Pip finds Estella and Miss Havisham in their same old repose at Manor House, though he himself is no longer in the mood to visit the place and all of its weirdness without some protest. He's mad at Miss Havisham for deliberately leading him on for so many years, for cultivating the lie that she was his patron. He says,

"It would have been cruel in Miss Havisham, horribly cruel, to practice on the susceptibility of a poor boy, and to torture me through all these years with a vain hope and an idle pursuit, if she had reflected on the gravity of what she did. But I think she did not." Chapter 44, pg. 421

The old woman denies nothing, though she doesn't show any regret, either. Determined to air all, Pip continues, saying that Miss Havisham needs to know that Herbert and Matthew Pocket are good men, and not the same money-grubbing sort as her other relatives. He also wants the old woman to take over the payments he's been making to help Herbert get started in the business world.

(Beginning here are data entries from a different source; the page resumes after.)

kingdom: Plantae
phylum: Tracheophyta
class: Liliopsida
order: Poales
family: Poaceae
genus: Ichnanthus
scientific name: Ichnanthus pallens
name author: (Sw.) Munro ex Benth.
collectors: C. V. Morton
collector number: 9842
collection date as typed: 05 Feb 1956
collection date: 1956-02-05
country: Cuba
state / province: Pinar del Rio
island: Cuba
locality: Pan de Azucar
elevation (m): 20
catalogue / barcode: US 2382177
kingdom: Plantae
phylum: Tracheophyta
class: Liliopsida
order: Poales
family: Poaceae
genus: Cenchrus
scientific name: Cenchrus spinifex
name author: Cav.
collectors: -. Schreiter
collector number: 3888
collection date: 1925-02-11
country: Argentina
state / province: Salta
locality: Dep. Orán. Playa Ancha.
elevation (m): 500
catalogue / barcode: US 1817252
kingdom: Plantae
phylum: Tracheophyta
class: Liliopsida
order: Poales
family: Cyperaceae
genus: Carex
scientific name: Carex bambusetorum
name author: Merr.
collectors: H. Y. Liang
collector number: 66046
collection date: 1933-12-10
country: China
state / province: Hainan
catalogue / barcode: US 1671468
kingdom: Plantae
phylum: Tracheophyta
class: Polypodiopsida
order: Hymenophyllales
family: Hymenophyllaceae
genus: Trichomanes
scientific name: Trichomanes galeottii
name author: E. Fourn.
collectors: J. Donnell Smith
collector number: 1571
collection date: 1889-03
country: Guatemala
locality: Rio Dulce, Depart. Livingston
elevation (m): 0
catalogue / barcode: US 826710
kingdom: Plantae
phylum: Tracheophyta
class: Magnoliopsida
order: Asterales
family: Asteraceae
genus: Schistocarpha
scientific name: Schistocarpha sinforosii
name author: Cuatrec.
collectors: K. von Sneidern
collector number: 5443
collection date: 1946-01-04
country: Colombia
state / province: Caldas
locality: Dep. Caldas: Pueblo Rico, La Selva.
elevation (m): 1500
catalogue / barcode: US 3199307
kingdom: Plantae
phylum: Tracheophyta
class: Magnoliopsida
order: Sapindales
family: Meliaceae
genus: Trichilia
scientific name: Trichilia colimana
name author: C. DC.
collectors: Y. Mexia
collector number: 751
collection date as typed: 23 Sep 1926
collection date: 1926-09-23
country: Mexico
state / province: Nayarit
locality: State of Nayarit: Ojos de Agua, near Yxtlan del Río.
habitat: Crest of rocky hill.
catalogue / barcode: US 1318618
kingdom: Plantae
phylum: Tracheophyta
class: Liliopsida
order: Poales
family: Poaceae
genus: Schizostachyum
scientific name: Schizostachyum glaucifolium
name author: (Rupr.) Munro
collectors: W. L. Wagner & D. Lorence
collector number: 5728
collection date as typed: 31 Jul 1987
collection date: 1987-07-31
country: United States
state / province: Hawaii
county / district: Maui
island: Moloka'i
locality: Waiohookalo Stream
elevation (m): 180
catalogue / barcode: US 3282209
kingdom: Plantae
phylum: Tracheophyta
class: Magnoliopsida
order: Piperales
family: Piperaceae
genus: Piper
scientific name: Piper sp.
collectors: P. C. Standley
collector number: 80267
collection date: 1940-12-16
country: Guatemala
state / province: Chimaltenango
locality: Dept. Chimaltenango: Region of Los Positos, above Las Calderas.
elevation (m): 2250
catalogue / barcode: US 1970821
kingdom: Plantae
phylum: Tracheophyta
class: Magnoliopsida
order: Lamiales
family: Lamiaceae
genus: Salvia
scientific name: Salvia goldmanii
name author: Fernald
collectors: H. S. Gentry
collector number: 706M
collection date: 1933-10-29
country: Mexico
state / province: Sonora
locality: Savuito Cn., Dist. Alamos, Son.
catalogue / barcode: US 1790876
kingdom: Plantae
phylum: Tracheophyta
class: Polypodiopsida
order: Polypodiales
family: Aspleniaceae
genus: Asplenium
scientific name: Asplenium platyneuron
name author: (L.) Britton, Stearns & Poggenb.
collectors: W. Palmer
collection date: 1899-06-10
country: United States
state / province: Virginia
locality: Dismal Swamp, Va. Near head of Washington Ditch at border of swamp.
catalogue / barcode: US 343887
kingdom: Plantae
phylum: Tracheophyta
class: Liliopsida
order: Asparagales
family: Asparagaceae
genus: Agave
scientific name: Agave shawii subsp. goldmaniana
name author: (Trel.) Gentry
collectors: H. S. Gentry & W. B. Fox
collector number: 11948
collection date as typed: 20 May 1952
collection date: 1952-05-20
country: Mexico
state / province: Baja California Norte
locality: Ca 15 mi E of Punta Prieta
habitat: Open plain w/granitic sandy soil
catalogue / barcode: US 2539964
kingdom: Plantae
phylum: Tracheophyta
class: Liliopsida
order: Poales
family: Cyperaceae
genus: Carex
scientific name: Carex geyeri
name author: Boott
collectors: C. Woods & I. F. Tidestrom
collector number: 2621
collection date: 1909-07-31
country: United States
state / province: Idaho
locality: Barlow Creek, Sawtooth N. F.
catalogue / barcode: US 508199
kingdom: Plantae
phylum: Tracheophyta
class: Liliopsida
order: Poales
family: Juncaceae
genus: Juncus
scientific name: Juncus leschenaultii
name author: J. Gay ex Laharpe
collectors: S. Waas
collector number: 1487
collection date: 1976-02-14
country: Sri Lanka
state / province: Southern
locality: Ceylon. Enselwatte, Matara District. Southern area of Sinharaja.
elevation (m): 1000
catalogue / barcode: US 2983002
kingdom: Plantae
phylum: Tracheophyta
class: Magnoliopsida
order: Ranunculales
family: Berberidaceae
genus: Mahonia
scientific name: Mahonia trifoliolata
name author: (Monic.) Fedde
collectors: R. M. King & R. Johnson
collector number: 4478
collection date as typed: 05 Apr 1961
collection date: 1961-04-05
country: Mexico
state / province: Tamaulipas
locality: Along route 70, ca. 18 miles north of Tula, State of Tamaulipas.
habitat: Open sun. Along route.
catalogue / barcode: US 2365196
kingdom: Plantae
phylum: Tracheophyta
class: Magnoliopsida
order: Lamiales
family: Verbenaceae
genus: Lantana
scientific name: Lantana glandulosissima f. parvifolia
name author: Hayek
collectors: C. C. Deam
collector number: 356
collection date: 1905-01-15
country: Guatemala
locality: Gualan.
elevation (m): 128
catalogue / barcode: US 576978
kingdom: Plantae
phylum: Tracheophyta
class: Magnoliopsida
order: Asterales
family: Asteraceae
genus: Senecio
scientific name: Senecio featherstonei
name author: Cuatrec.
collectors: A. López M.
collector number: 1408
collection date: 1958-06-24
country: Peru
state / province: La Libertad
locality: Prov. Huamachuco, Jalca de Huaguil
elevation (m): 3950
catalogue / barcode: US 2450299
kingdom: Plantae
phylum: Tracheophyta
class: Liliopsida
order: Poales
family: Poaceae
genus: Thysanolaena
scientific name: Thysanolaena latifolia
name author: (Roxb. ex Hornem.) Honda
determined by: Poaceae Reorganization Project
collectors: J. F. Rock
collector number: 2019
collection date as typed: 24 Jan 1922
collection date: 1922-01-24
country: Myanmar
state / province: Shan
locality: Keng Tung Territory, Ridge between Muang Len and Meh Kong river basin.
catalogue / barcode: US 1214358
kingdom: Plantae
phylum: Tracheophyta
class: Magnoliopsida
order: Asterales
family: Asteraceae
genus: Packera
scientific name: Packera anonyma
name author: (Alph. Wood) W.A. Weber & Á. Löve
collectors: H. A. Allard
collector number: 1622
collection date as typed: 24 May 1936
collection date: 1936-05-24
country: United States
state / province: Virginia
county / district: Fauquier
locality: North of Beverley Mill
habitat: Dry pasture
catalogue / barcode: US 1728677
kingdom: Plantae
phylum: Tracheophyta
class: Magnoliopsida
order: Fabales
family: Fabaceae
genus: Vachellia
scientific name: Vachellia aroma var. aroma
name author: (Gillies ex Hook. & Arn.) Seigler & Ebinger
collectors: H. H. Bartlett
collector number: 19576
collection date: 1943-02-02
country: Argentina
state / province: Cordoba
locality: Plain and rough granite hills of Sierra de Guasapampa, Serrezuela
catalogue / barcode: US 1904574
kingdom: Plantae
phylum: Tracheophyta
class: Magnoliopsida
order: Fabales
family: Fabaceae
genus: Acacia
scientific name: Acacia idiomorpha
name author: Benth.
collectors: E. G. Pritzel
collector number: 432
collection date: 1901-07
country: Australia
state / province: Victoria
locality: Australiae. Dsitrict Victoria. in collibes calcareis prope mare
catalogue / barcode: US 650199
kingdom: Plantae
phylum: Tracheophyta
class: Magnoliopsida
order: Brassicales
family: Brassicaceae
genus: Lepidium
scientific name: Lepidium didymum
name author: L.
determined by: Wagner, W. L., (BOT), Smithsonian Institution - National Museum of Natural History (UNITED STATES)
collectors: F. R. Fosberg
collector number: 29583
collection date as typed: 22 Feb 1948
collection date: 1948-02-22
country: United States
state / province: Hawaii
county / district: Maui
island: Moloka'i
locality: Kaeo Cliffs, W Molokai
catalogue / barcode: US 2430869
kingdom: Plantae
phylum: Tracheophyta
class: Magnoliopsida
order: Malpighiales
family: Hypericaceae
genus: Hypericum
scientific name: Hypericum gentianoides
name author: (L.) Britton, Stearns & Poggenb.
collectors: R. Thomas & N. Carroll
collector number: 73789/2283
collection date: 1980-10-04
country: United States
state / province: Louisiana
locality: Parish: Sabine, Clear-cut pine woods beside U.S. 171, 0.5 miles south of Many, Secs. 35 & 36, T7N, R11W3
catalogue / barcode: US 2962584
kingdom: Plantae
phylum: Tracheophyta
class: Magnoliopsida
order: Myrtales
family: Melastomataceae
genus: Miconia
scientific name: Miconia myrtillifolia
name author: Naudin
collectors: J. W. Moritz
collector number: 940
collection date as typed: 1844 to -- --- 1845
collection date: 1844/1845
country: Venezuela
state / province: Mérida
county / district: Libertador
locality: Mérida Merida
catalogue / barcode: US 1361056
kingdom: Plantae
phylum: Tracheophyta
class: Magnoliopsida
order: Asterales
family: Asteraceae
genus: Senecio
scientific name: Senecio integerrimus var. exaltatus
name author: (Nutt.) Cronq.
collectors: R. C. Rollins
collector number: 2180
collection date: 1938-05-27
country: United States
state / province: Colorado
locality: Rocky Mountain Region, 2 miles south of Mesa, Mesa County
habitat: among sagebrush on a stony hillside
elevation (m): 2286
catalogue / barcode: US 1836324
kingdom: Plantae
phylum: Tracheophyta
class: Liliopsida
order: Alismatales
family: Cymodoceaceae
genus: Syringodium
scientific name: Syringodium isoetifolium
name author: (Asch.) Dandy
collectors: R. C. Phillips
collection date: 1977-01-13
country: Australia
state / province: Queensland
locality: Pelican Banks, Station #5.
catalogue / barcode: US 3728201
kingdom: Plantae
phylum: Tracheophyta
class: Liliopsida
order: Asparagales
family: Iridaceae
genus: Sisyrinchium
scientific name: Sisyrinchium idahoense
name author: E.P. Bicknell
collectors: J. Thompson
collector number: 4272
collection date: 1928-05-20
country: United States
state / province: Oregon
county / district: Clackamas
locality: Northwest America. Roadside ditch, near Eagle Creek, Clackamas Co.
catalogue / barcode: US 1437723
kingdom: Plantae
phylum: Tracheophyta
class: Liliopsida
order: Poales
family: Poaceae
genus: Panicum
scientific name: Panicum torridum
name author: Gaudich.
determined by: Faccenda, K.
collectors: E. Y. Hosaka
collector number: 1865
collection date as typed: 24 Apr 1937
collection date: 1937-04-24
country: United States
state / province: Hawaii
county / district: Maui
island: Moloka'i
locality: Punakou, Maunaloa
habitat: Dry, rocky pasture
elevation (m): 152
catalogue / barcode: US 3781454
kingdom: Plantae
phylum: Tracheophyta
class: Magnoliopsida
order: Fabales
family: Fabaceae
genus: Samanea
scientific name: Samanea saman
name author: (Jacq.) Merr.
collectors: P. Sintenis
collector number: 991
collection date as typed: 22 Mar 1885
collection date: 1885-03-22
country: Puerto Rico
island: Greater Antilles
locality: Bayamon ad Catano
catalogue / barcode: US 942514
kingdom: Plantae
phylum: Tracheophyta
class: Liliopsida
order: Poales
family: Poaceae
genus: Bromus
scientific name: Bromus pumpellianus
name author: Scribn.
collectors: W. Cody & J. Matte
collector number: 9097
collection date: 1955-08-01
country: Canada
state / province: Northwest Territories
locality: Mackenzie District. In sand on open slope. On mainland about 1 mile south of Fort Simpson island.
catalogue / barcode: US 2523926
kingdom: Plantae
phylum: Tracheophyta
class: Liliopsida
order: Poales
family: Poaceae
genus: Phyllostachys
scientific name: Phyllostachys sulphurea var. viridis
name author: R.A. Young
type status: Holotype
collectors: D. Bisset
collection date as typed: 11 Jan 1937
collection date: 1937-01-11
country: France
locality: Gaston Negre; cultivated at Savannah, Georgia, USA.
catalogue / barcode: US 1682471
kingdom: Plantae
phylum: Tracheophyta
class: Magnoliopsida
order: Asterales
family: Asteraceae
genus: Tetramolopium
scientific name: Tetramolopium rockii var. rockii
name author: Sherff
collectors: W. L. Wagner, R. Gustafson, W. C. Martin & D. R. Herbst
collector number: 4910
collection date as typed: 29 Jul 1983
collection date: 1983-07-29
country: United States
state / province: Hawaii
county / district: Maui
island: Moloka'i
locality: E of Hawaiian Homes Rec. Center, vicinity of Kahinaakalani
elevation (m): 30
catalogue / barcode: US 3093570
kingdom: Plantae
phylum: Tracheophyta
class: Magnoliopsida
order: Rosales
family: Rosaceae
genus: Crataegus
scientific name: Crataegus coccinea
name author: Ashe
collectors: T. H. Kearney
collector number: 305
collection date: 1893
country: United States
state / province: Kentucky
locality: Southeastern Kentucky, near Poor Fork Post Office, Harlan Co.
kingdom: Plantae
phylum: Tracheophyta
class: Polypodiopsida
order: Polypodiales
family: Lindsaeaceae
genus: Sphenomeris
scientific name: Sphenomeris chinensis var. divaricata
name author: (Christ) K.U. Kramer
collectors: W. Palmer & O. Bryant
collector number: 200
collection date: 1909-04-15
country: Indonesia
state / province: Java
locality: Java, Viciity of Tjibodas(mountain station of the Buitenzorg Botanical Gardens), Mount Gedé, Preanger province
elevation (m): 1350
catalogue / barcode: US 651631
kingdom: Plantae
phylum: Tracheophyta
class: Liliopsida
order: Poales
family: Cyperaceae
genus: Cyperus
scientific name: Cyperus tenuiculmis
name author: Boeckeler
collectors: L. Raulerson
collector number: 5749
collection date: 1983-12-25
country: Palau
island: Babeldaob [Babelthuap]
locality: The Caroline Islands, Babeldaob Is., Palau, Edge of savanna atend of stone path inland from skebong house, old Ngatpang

Next, Pip turns to Estella and says that in case she hasn't noticed, he loves her and he has loved her for a long time. Pip doesn't seem to expect much from this confession and he doesn't get much from the hard-hearted Estella. Estella is still convinced she is incapable of love, and for a change of pace, since she really seems to care very little about her life, she'll marry Bentley Drummle. This news sets Pip into a new fit; he calls Drummle a brute and tells Estella that she will never leave his mind, for she is all and everything he sees in the world.

The two ladies, unimpressed by anything emotional, look at Pip like he's got a second head. Brokenhearted, he leaves Satis and walks all the way back to London. This takes all night, and when he finally arrives at the Temple, the night watchman slips him a note from Wemmick that says, cryptically: "Don't Go Home."